Analysing Data
Overview
Teaching: 30 min
Exercises: 30 minQuestions
What happens to my data when I start analysing them?
What is the difference between raw and processed data?
How can I ensure the traceability of my results in regards to raw and processed data?
What is a scientific workflow manager?
Objectives
Find out where to process large datasets and store research-data.
Find out how to store data to be archived.
How can I analyse a dataset using an HPC environment?
Table of Contents
- Overview
- What you will learn
- Tools To Connect
- Connecting
- Transferring Data
- Analysing Data/Running a Job
What you will learn
- Where to process large datasets and store research-data
- How does the current high performance compute environment (HPCe) job system work?
- Where to store data to be archived
- What is a tape archiving system?
- How can I store my data on tape?
Tools To Connect
The tools used for uploading/accessing/transferring are common for both data processing and managing archive data.
Some differ depending on operating systems.
Windows
- SSH client Mobaxterm is recommended if you don’t already have a preferred method.
- To use a windows 10 machine as if it were linux: Windows subsystem for linux (WSL) - details on setting this up can be found here. THIS IS NOT A NECESSARY STEP. The above can be used instead.
MacOS/Linux
- Terminal is built in for both Mac and Linux machines. Can be used as an ssh client.
Files can also be transferred across the data processing/archiving systems using GUI filemanagers like Cyberduck.
Connecting
Using command line
Open up preferred method for ssh connection and type the following:
For Genseq
ssh -X USER@genseq-cn02.science.uva.nl
For Crunchomics
ssh -X USER@omics-h0.science.uva.nl
For SURF Data Archive
ssh -X USER@archive.surfsara.nl
Using a GUI
Cyberduck is the recommended GUI for file transfer with the Data Archive. See the Cyberduck website for more information. Or for some tips from SURF.
Transferring data
Using command line
Using a GUI
When using the GUI for file transfer between the servers be sure to open two separate windows with separate connections.
Analysing Data/Running a Job
The transition from Genseq to Crunchomics means a more regulated compute environment.
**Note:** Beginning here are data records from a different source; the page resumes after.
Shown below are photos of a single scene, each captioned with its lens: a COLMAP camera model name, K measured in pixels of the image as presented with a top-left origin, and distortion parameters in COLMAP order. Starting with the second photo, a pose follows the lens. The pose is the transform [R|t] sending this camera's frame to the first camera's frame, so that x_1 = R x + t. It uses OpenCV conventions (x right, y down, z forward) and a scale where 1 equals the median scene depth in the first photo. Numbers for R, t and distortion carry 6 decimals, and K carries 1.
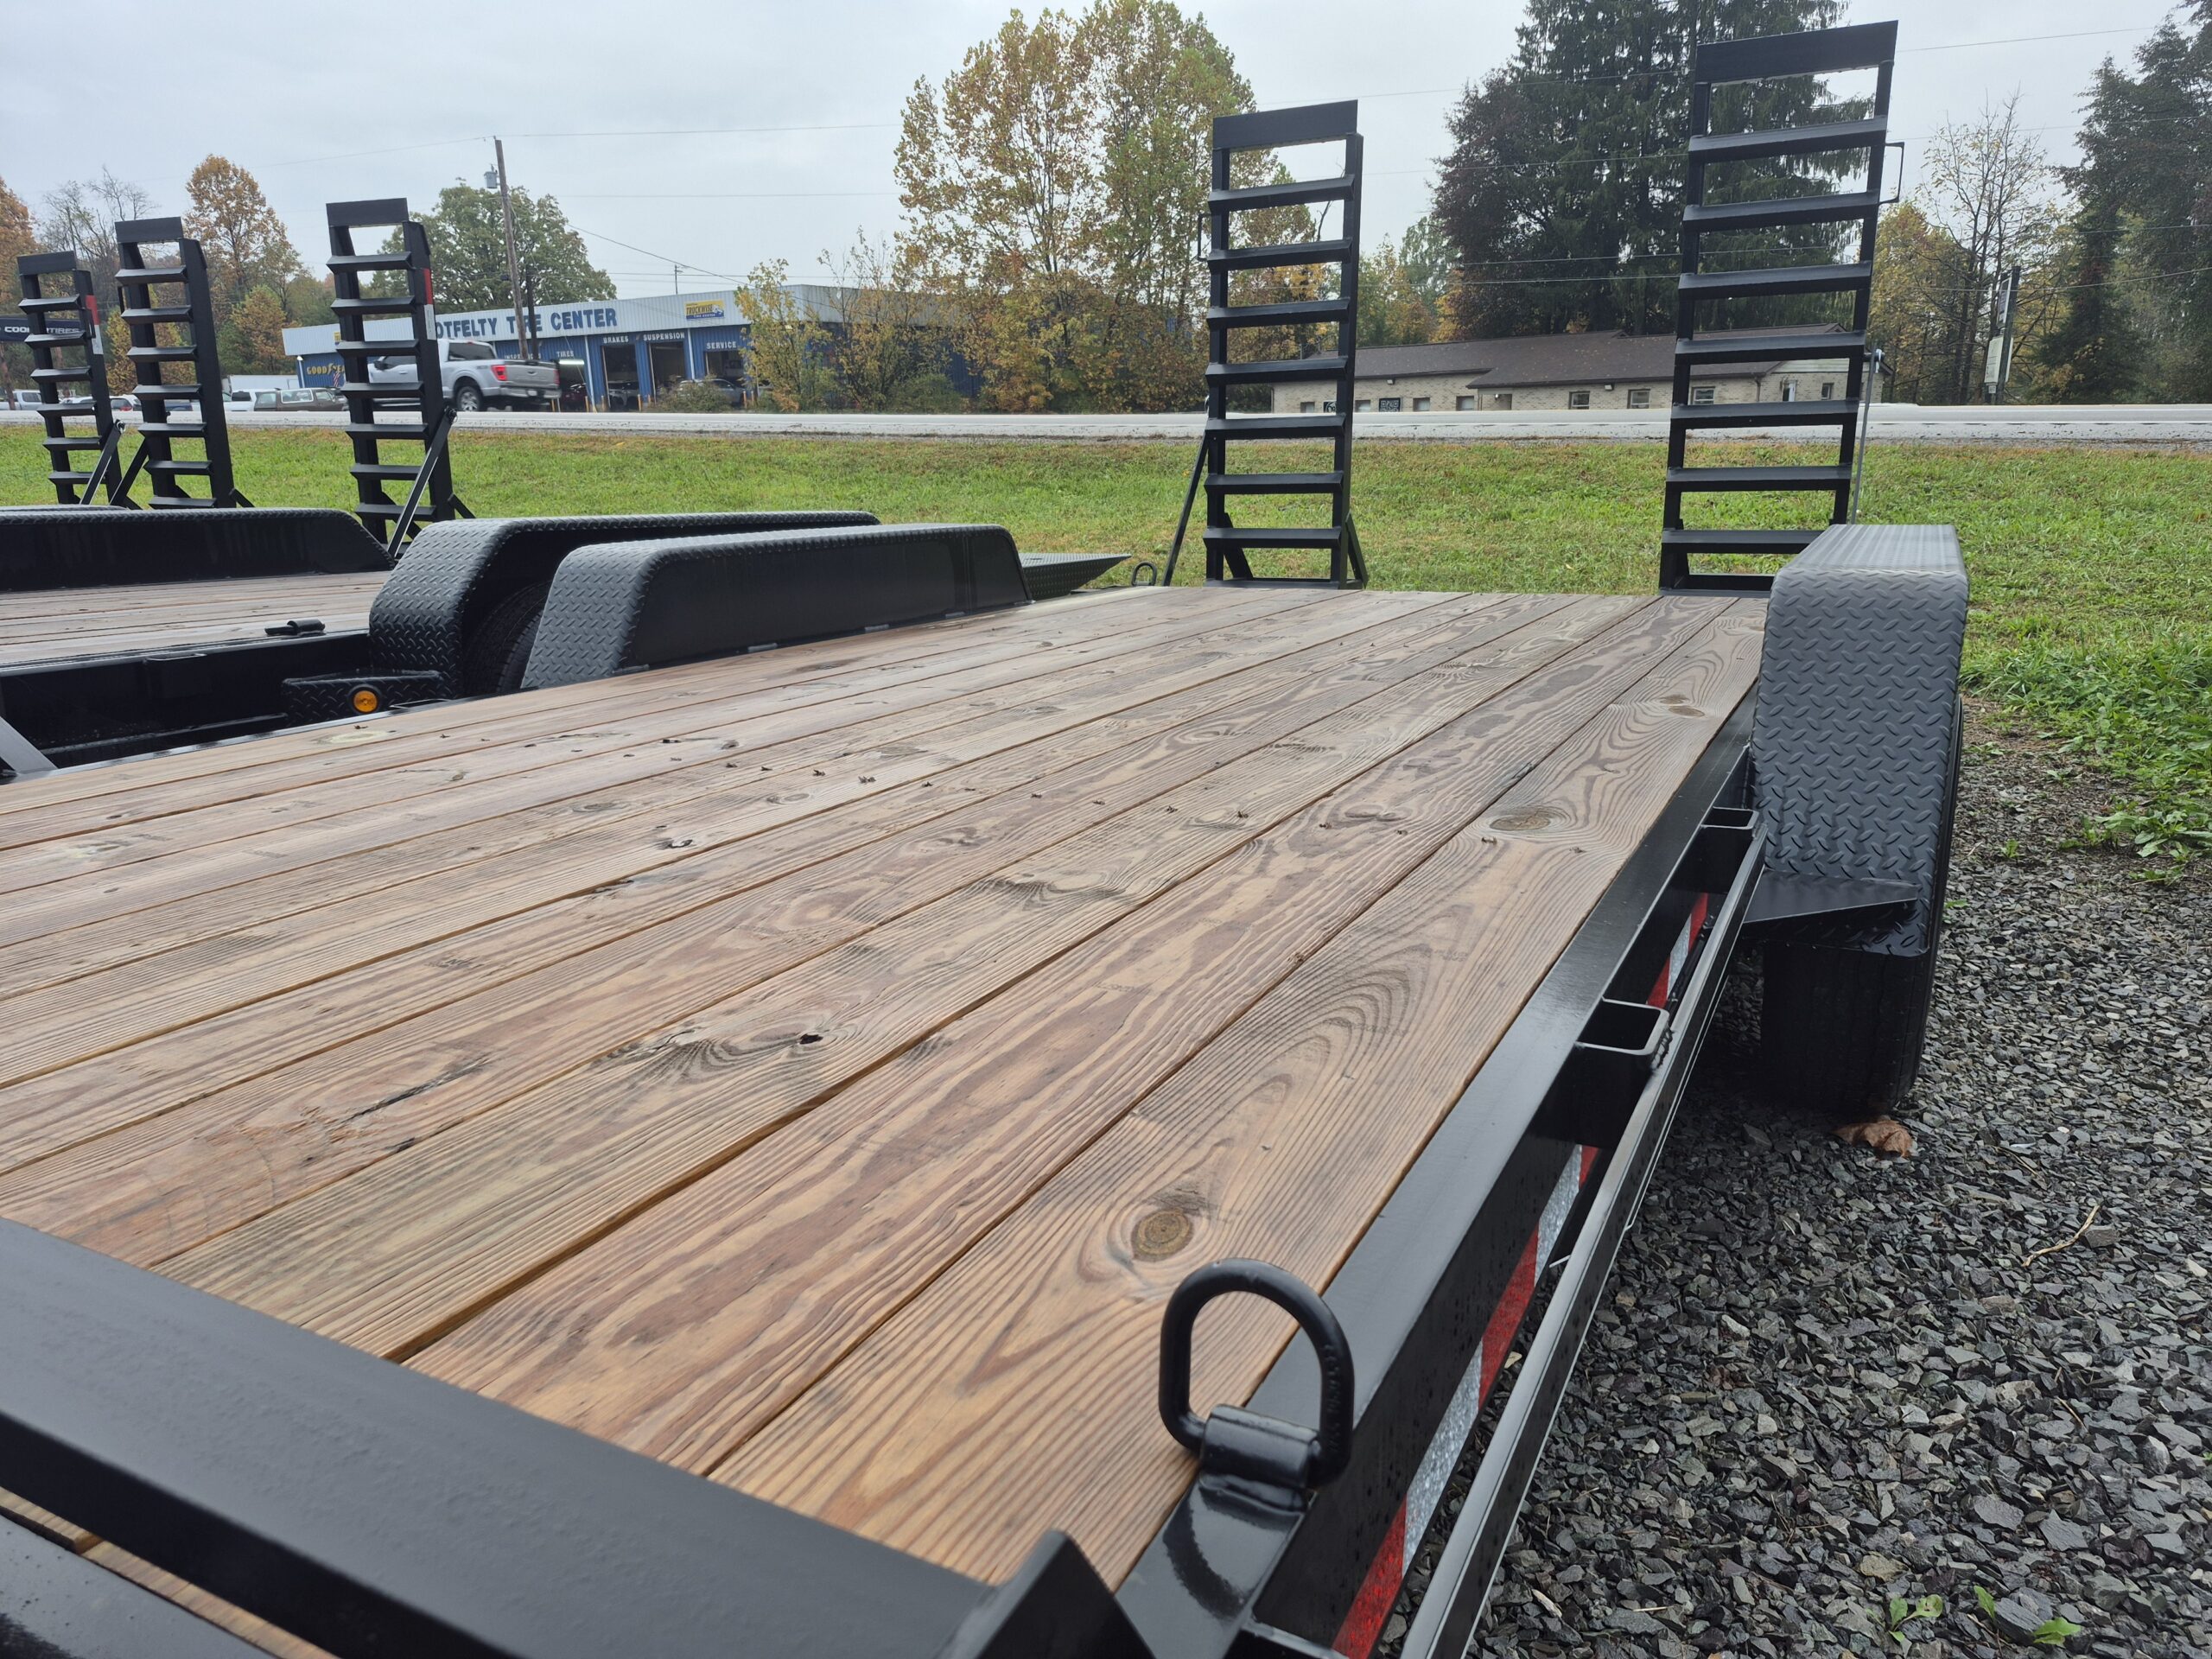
lens RADIAL K [[1520.8, 0, 1106.0], [0, 1520.8, 829.5], [0, 0, 1]] dist [0.004178, 0.001117]
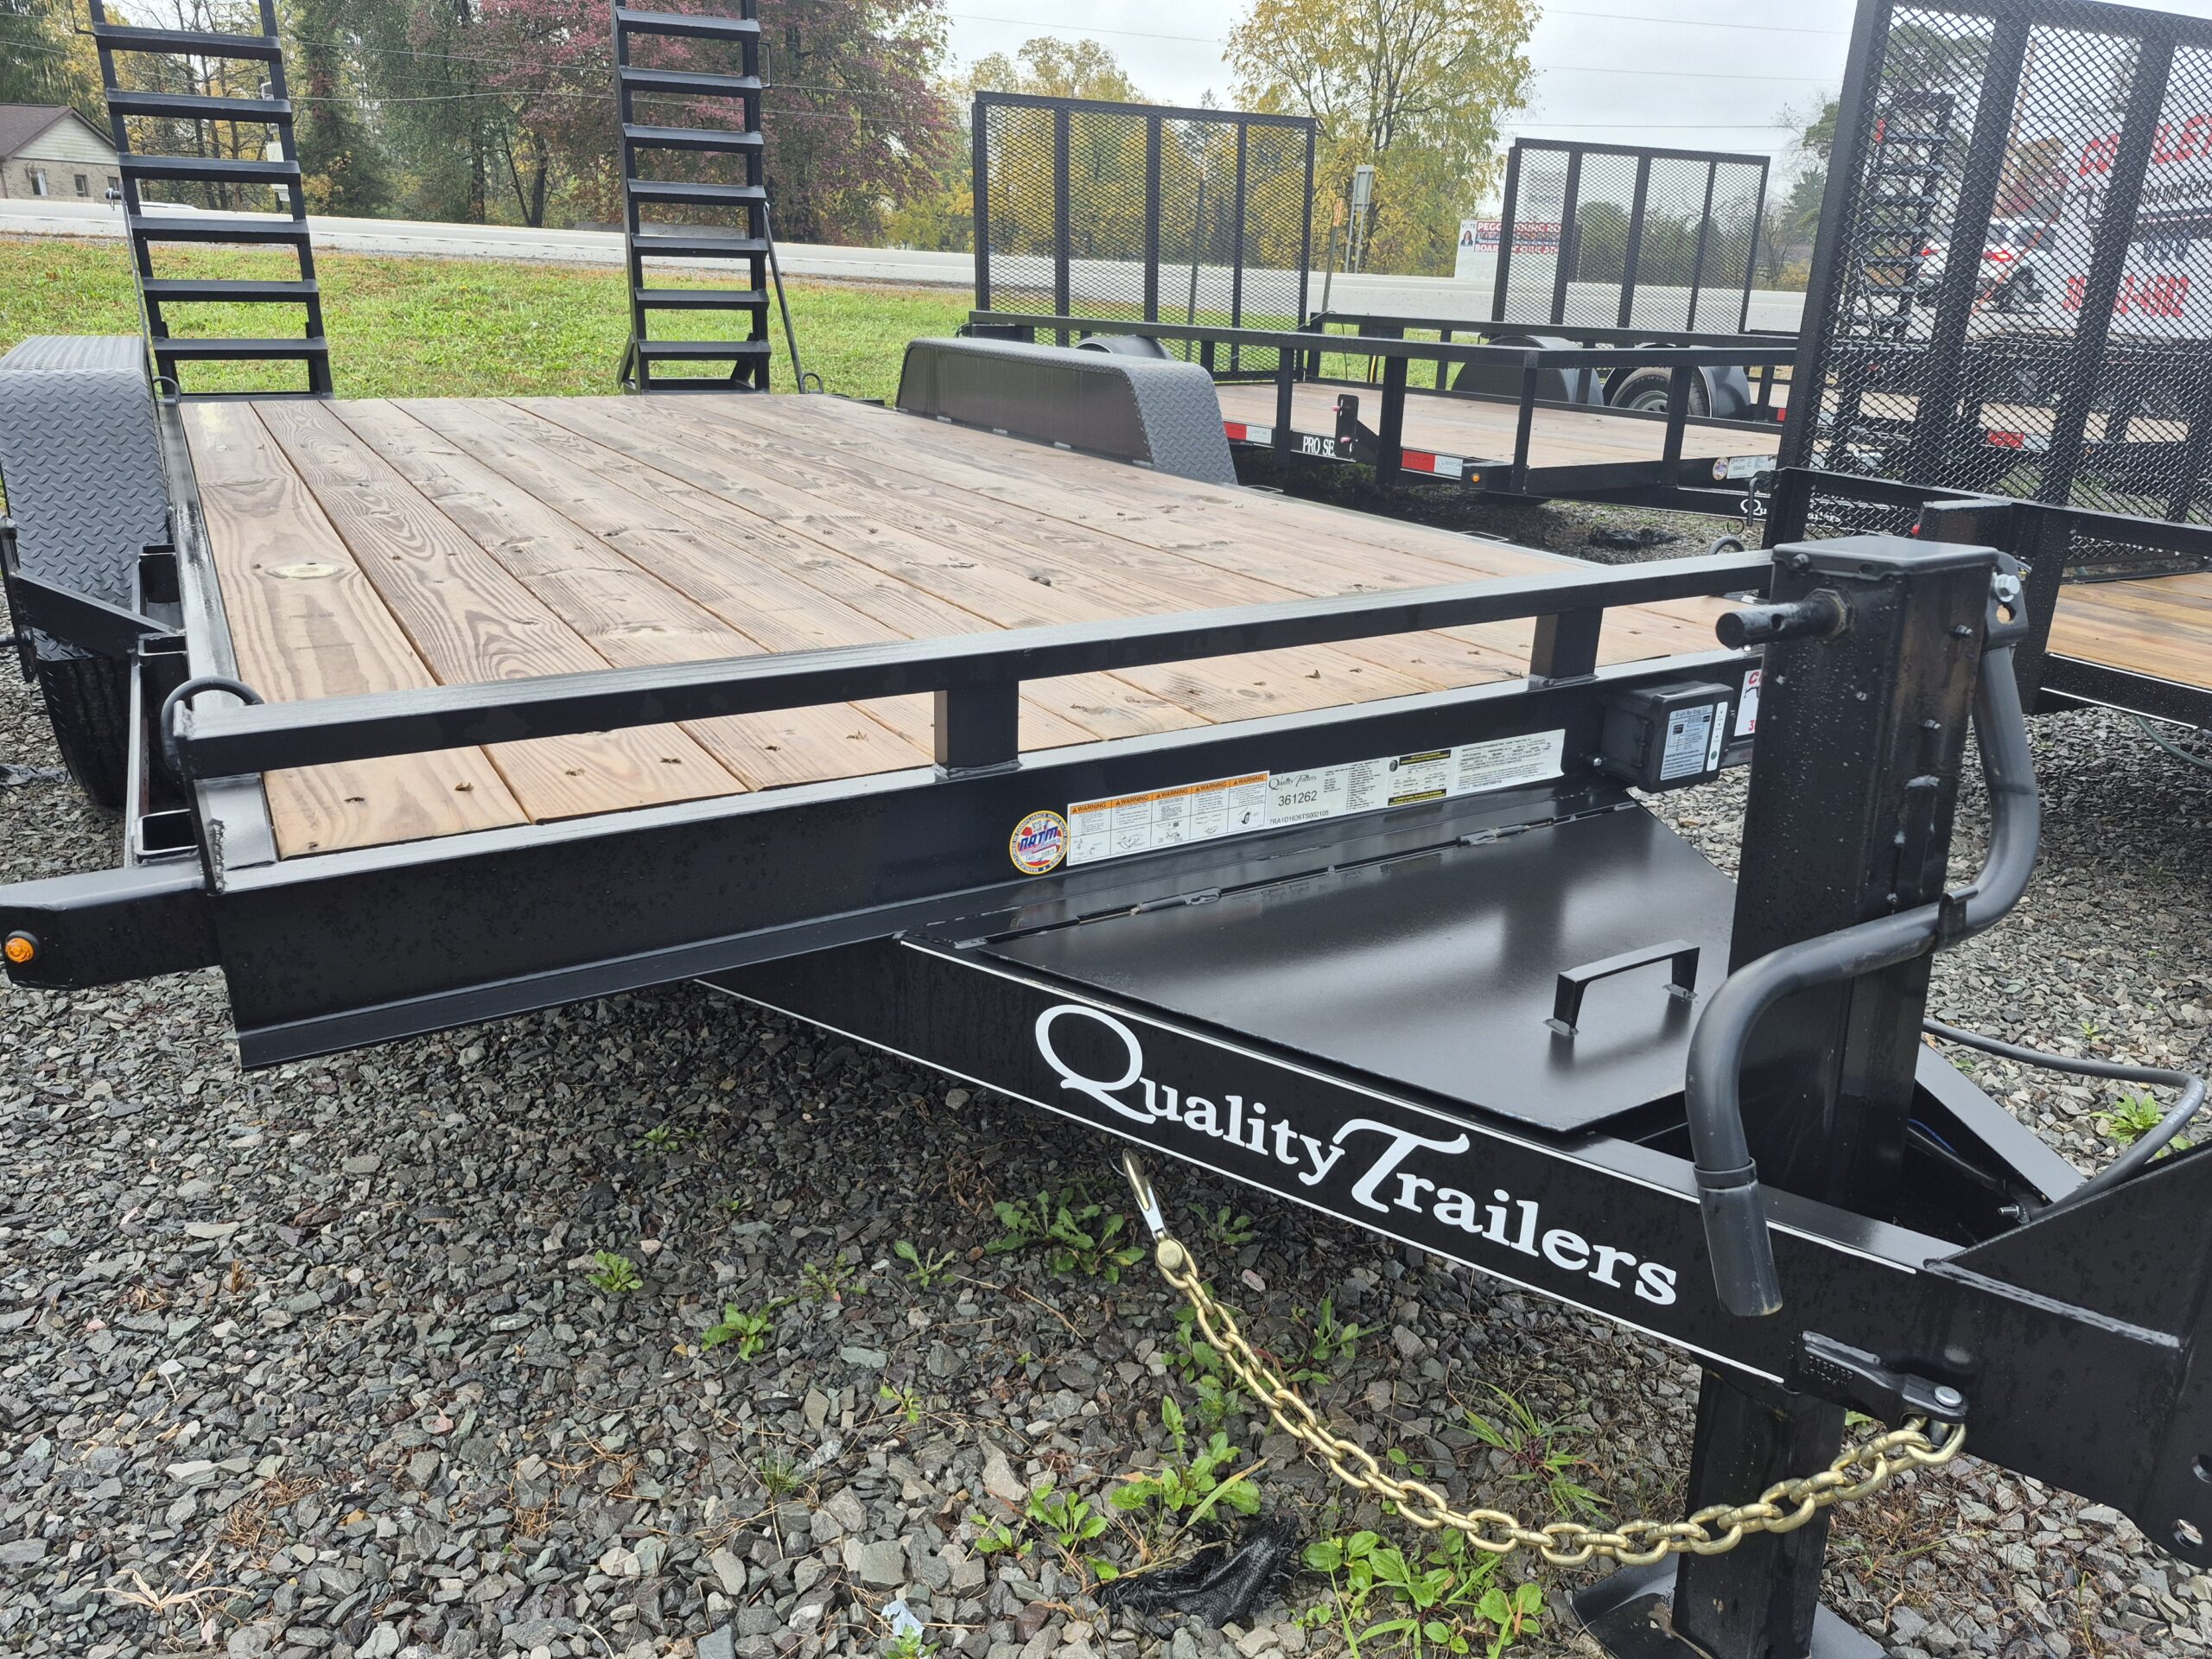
lens RADIAL K [[1520.8, 0, 1106.0], [0, 1520.8, 829.5], [0, 0, 1]] dist [0.004178, 0.001117]
pose [[0.527407, -0.258818, 0.809231, -0.469798], [0.162772, 0.965608, 0.202748, -0.005736], [-0.833875, 0.024789, 0.551397, 0.025104]]
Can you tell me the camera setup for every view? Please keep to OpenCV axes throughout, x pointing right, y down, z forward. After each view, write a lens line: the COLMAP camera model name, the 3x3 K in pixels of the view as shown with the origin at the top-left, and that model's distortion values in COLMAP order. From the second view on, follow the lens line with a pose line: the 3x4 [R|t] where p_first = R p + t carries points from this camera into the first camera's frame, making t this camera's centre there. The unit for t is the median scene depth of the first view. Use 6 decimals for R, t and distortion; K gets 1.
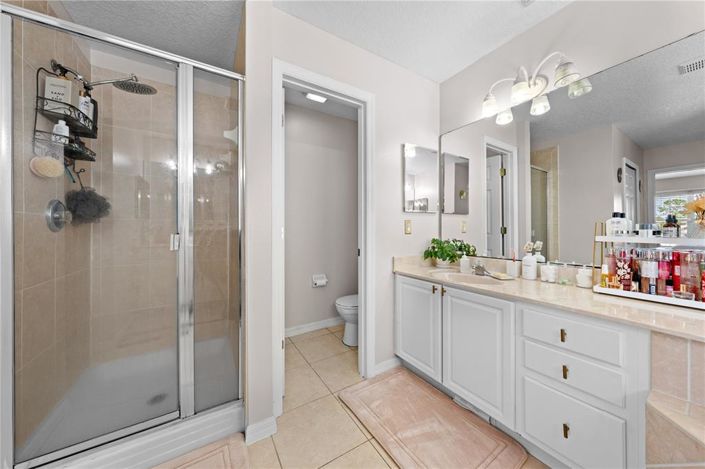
lens RADIAL K [[240.3, 0, 354.4], [0, 240.3, 229.0], [0, 0, 1]] dist [-0.002671, 0.000043]
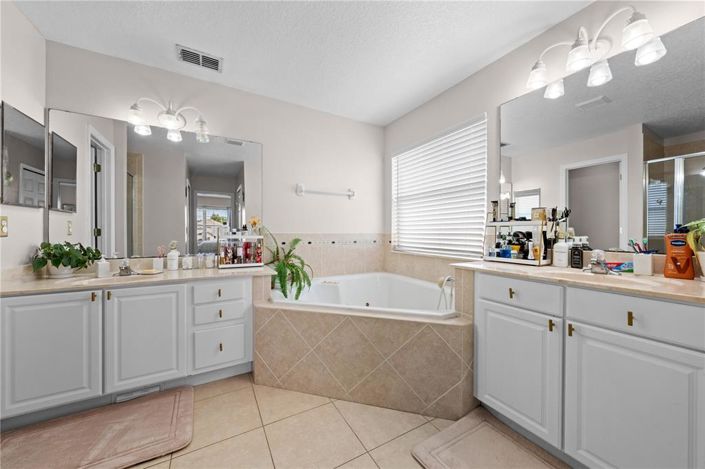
lens RADIAL K [[253.8, 0, 352.8], [0, 253.8, 232.8], [0, 0, 1]] dist [-0.002890, 0.000153]
pose [[0.038822, -0.000908, 0.999246, -0.585327], [-0.008699, 0.999961, 0.001246, -0.000017], [-0.999208, -0.008740, 0.038813, -0.015027]]
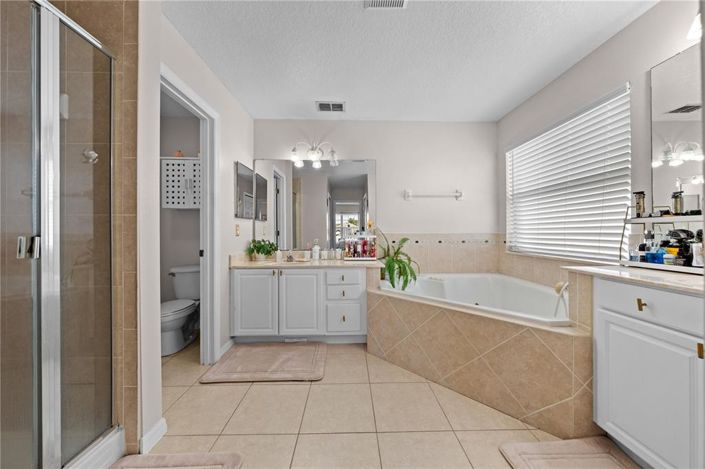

This is beneficial to everyone as jobs are processed with more constraints on time and computing power. Therefore, you need to estimate how long and how many nodes need to be used for your job. Crunchomics uses Slurm - “Simple Linux Utility for Resource Management”.
Slurm
Slurm is a resource manager and job scheduler. Slurm is used to allocate resources within the cluster. It has built in knowledge about nodes/sockets/cores/hyperthreads (network topology).
Slurm is used to launch and manage jobs.When there is more work than resources Slurm will consider the following:
- Network topology
- Fair share scheduling
- Advanced reservations
More in depth information can be found here.
Key points to run a job:
You typically need a job file which essentially is a list of the (shell) commands you want to run. This file is put in the queue, if there is already sufficient resources to run it then it will start right away.
Example Job File:
#!/bin/bash
#
#SBATCH --ntasks=1
#SBATCH --time=10:00
#SBATCH --mem-per-cpu=100
#
command -options -file -arguments -etc.
This file should have the file extension .sh
To submit the job use the command:
sbatch jobfile.sh
Importantly you should calculate an estimation of how long your job will take on a certain number of nodes. This needs to be included in your jobfile. The above example specifies one CPU for 10 minutes and 100MB of RAM.
This is of course a very small amount of processing power and time. For the moment there are no limits set by Crunchomics on power and time, apart from the limits of the system. These are: 64 CPUS (or cores) and 512GB of memory. However it is recommended to use a maximum of 8 cores for your jobs. This is because not all parallel processes scale linearly. For example: alignment using hisat2 on 32 cores is not 4 times faster than on 8 cores. The less cores you specify for your job means that it is likely to start quicker - more likely that 8 cores will be freed up than 32!
For step by step tutorials on job scheduling see here and here.
Slurm and Snakemake
Snakemake is a commonly used language for data analysis pipelines. If you have pre-existing pipelines made for a non-slurm system (i.e. Genseq) these can still be run using the snakemake command and no adaptations to the original files are necessary. What you need to do is create an additional json file specifying the requirements for each rule.
To run the pipeline it is still necessary to activate the required python environment.
References
https://slurm.schedmd.com/faq.html#steps
Teaching materials
This lesson was originally formatted according to the Carpentries Foundation lesson template and following their recommendations on how to teach researchers good practices in programming and data analysis.
This material has been collected from the various links as well as communications with the Crunchomics team.
Key Points
A workflow (e.g. an R script) link raw to processed data.
A workflow is essential to keeping trace of the steps that a dataset underwent.